At the core of attorney regulation is governing the actions – and in many cases, the speech – of those professionals licensed within a state. And the Rosemond case notes that state licensing authorities have broad power to establish standards and regulate practitioners to protect the public.

However, this power isn’t unlimited when it comes to speech regulation. Because Rosemond wasn’t licensed by the Kentucky authorities, there wasn’t a need for the court to explore this question in depth. However, as we saw earlier this year in the “Docs v. Glocks” case, the 11th Circuit determined that such regulation must meet the same “intermediate scrutiny” standard applicable to commercial speech.

Unregulated Advice?

But what happens when the regulators attempt to extend their sphere of control beyond those who they license? When regulations are extended to monopolize work for the licensees, or interfere with fundamental rights?  The Rosemond decision cites to Lowe v. S.E.C., in which the Supreme Court found that such activity is speech regulation, unlikely to survive the strict scrutiny to which it must be subjected:

Pursuant to this doctrine, the government is permitted to regulate speech in limited circumstances so as to protect the individual receiving advice— the client. As articulated by Justice White, without this professional-client relationship, the doctrine’s vices outweigh its virtues.

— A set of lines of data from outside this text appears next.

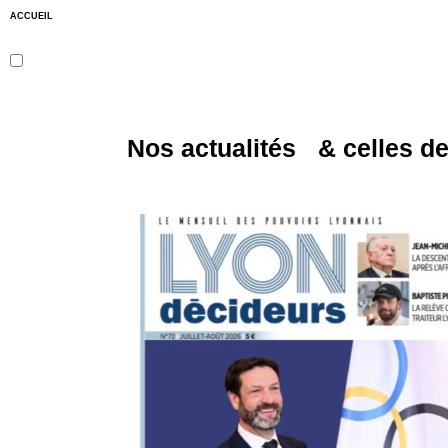
ACCUEIL
Nos actualités & celles de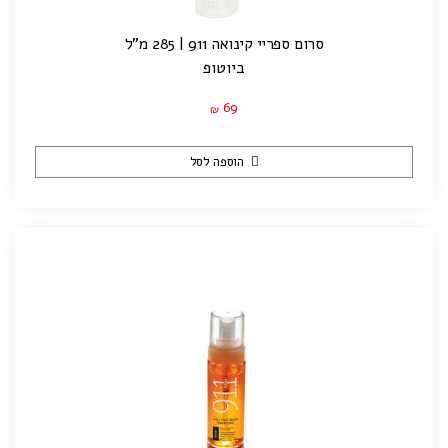
סרום ספריי קינואה 911 | 285 מ"ל
ביוטופ
69
₪
הוספה לסל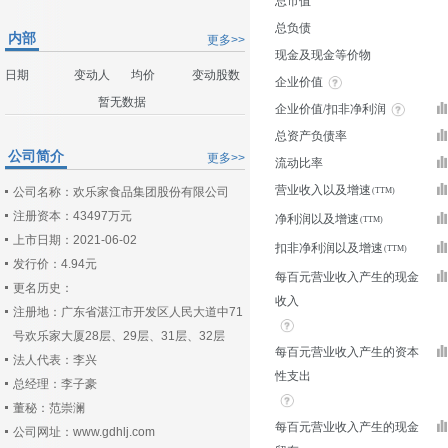
总市值
总负债
内部
更多>>
现金及现金等价物
日期
变动人
均价
变动股数
企业价值
暂无数据
企业价值/扣非净利润
总资产负债率
公司简介
更多>>
流动比率
营业收入以及增速
公司名称：欢乐家食品集团股份有限公司
注册资本：43497万元
净利润以及增速
上市日期：2021-06-02
扣非净利润以及增速
发行价：4.94元
每百元营业收入产生的现金
更名历史：
收入
注册地：广东省湛江市开发区人民大道中71
号欢乐家大厦28层、29层、31层、32层
每百元营业收入产生的资本
法人代表：李兴
性支出
总经理：李子豪
董秘：范崇澜
每百元营业收入产生的现金
公司网址：www.gdhlj.com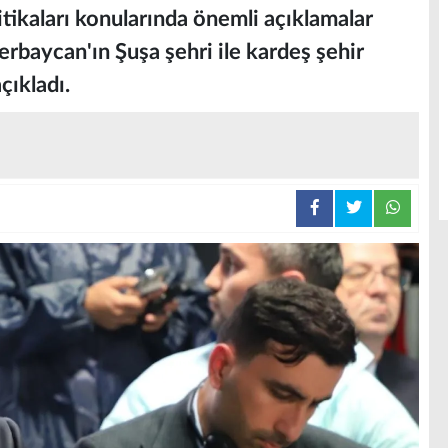
itikaları konularında önemli açıklamalar
rbaycan'ın Şuşa şehri ile kardeş şehir
çıkladı.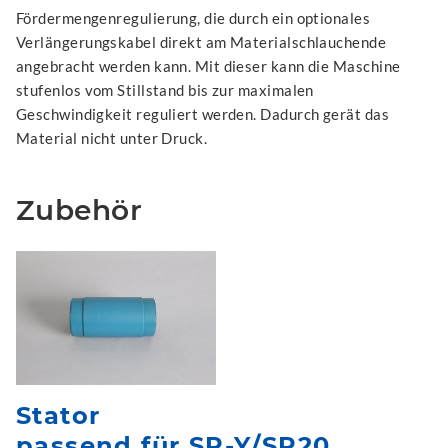
Fördermengenregulierung, die durch ein optionales
Verlängerungskabel direkt am Materialschlauchende
angebracht werden kann. Mit dieser kann die Maschine
stufenlos vom Stillstand bis zur maximalen
Geschwindigkeit reguliert werden. Dadurch gerät das
Material nicht unter Druck.
Zubehör
Stator
passend für SP-Y/SP20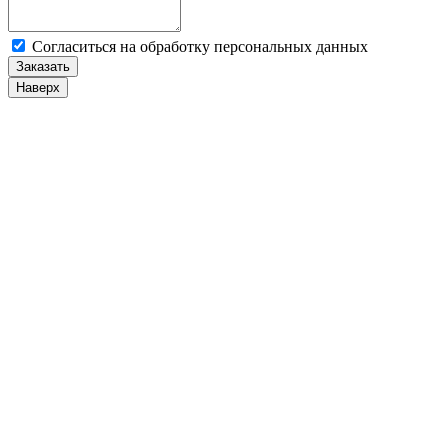
Cогласиться на обработку персональных данных
Заказать
Наверх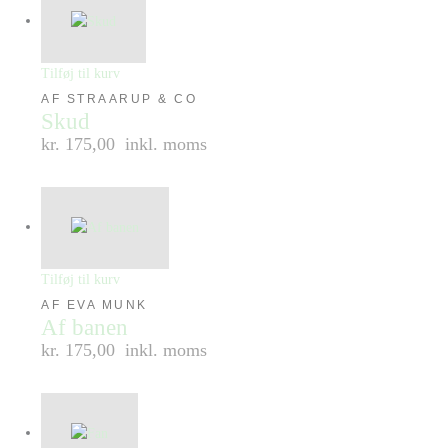
Tilføj til kurv
AF STRAARUP & CO
Skud
kr. 175,00
inkl. moms
Tilføj til kurv
AF EVA MUNK
Af banen
kr. 175,00
inkl. moms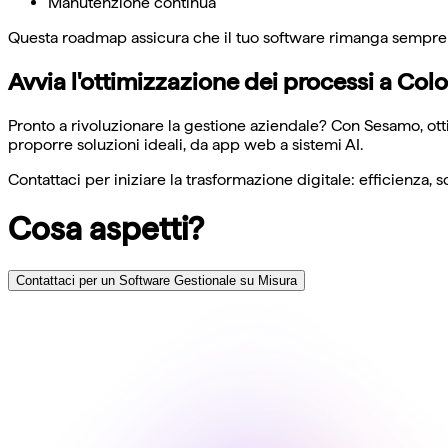
Manutenzione continua
Questa roadmap assicura che il tuo software rimanga sempre al
Avvia l'ottimizzazione dei processi a Col
Pronto a rivoluzionare la gestione aziendale? Con Sesamo, otti
proporre soluzioni ideali, da app web a sistemi AI.
Contattaci per iniziare la trasformazione digitale: efficienza,
Cosa aspetti?
Contattaci per un Software Gestionale su Misura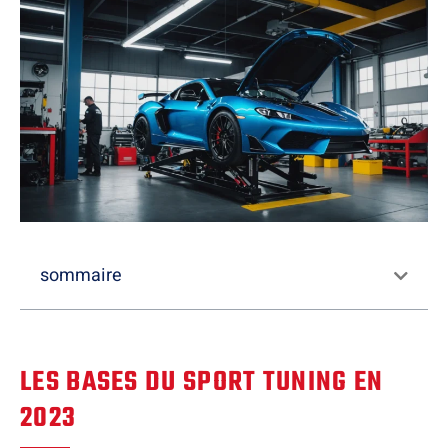
sommaire
LES BASES DU SPORT TUNING EN
2023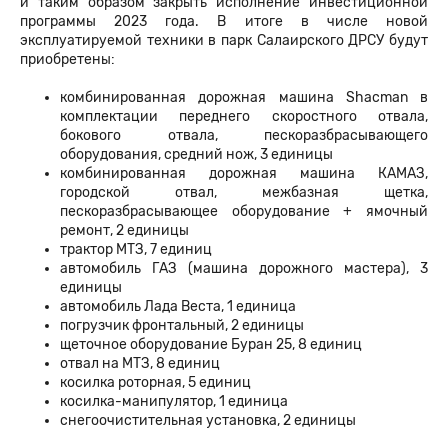
и таким образом закрыть исполнение инвестиционной
программы 2023 года. В итоге в числе новой
эксплуатируемой техники в парк Салаирского ДРСУ будут
приобретены:
комбинированная дорожная машина Shacman в
комплектации переднего скоростного отвала,
бокового отвала, пескоразбрасывающего
оборудования, средний нож, 3 единицы
комбинированная дорожная машина КАМАЗ,
городской отвал, межбазная щетка,
пескоразбрасывающее оборудование + ямочный
ремонт, 2 единицы
трактор МТЗ, 7 единиц
автомобиль ГАЗ (машина дорожного мастера), 3
единицы
автомобиль Лада Веста, 1 единица
погрузчик фронтальный, 2 единицы
щеточное оборудование Буран 25, 8 единиц
отвал на МТЗ, 8 единиц
косилка роторная, 5 единиц
косилка-манипулятор, 1 единица
снегоочистительная установка, 2 единицы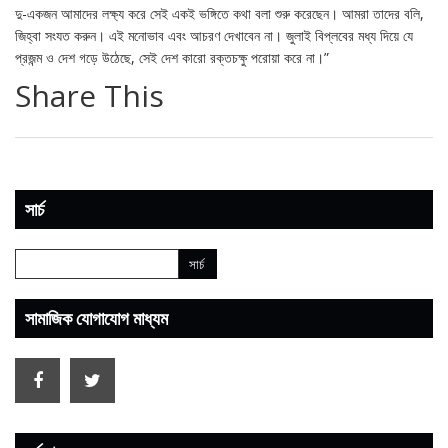
দু-একজন আমাদের লক্ষ্য করে সেই একই ভঙ্গিতে কথা বলা শুরু করেছেন। আমরা তাদের বলি,
জিহ্বা সংযত করুন। এই মনোভাব এবং আচরণ দেখাবেন না। জুলাই বিপ্লবের মধ্য দিয়ে যে
প্রজন্ম ও দেশ গড়ে উঠেছে, সেই দেশ কারো রক্তচক্ষু পরোয়া করে না।”
Share This
সার্চ
সামাজিক যোগাযোগ মাধ্যম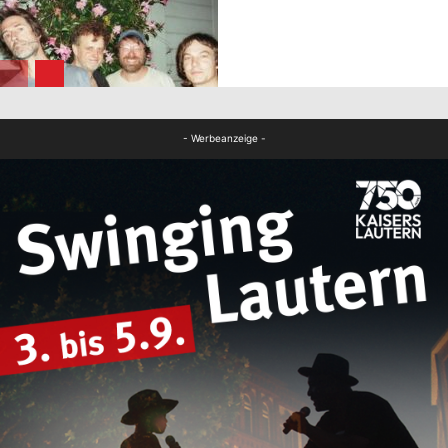
FB Kultur
FB Kultur
- Werbeanzeige -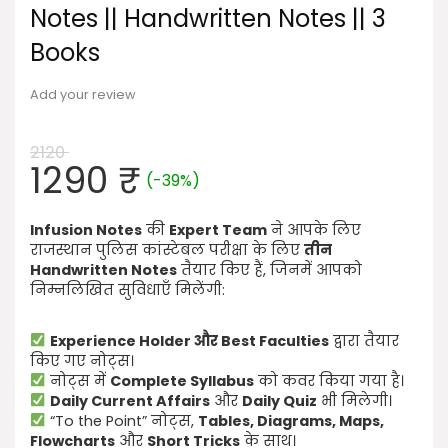
Notes || Handwritten Notes || 3
Books
Add your review
2120
Original
Current
1290
₹
(-39%)
price
price
was:
is:
Infusion Notes
की
Expert Team
ने आपके लिए
2120 ₹.
1290 ₹.
राजस्थान पुलिस कांस्टेबल परीक्षा के लिए
तीन
Handwritten Notes
तैयार किए हैं, जिनमें आपको
निम्नलिखित सुविधाएँ मिलेंगी:
Experience Holder और Best Faculties
द्वारा तैयार
किए गए नोट्स।
नोट्स में
Complete Syllabus
को कवर किया गया है।
Daily Current Affairs
और
Daily Quiz
भी मिलेगी।
“To the Point” नोट्स,
Tables, Diagrams, Maps,
Flowcharts
और
Short Tricks
के साथ।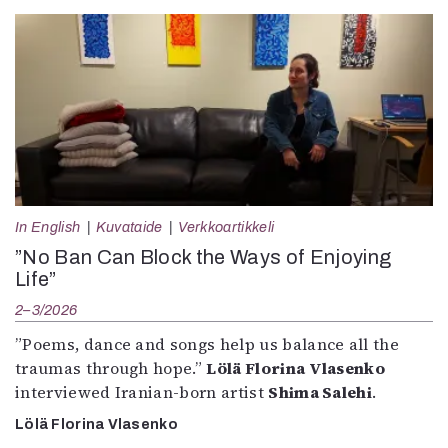
In English
Kuvataide
Verkkoartikkeli
”No Ban Can Block the Ways of Enjoying
Life”
2–3/2026
”Poems, dance and songs help us balance all the
traumas through hope.”
Lölä Florina Vlasenko
interviewed Iranian-born artist
Shima Salehi
.
Lölä Florina Vlasenko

Thus, while professional speech – the conversation between a professional and his or her clients – may (to a point) be regulated, speech outside the confines of that relationship may only be regulated in those narrow circumstances where government speech regulation meets strict scrutiny.

Free to Opine and Help

One key implication of this case – and something I’ve long pounded on – is that  the definition of the “unlicensed practice of law” doesn’t have the broad scope some lawyers and bar regulators believe that it does. It can’t sweep in any-and-all advice and commentary that may be “legal” in nature. Unless there is an attorney-client relationship, the state doesn’t get to butt its head in and regulate.

Paid Legal Advice from Non-Lawyers?

One thing this decision doesn’t quite close out is the question of paid advice: those who, while not “holding out” as attorneys, provide paid services relating to legal proceedings. Think independent paralegals, the more aggressive offerings of online forms companies, and those folks who provide low-cost help with straightforward bureaucratic processes like name changes (and who are often prosecuted for the unlicensed practice of law).

Clearly, there’s got to be a public protection rationale for regulating any of these activities. And the bar’s answer so far – “it looks legal, so it’s got to be provided by a licensed lawyer” – isn’t likely to pass muster. However, more definition may be on the horizon, as courts bring greater definition to the acceptable bounds of professional licensing (besides this case & “Docs v. Glocks,” 2015 alone has also seen the North Carolina Dental Board case and the online vet case, which is being appealed to the Supreme Court).


  1. There is also a “holding out” issue in the decision, but I’m not as interested in it, as the Bars seem to have little issue with attorneys from other jurisdiction describing themselves as attorneys – so long as they aren’t also soliciting business.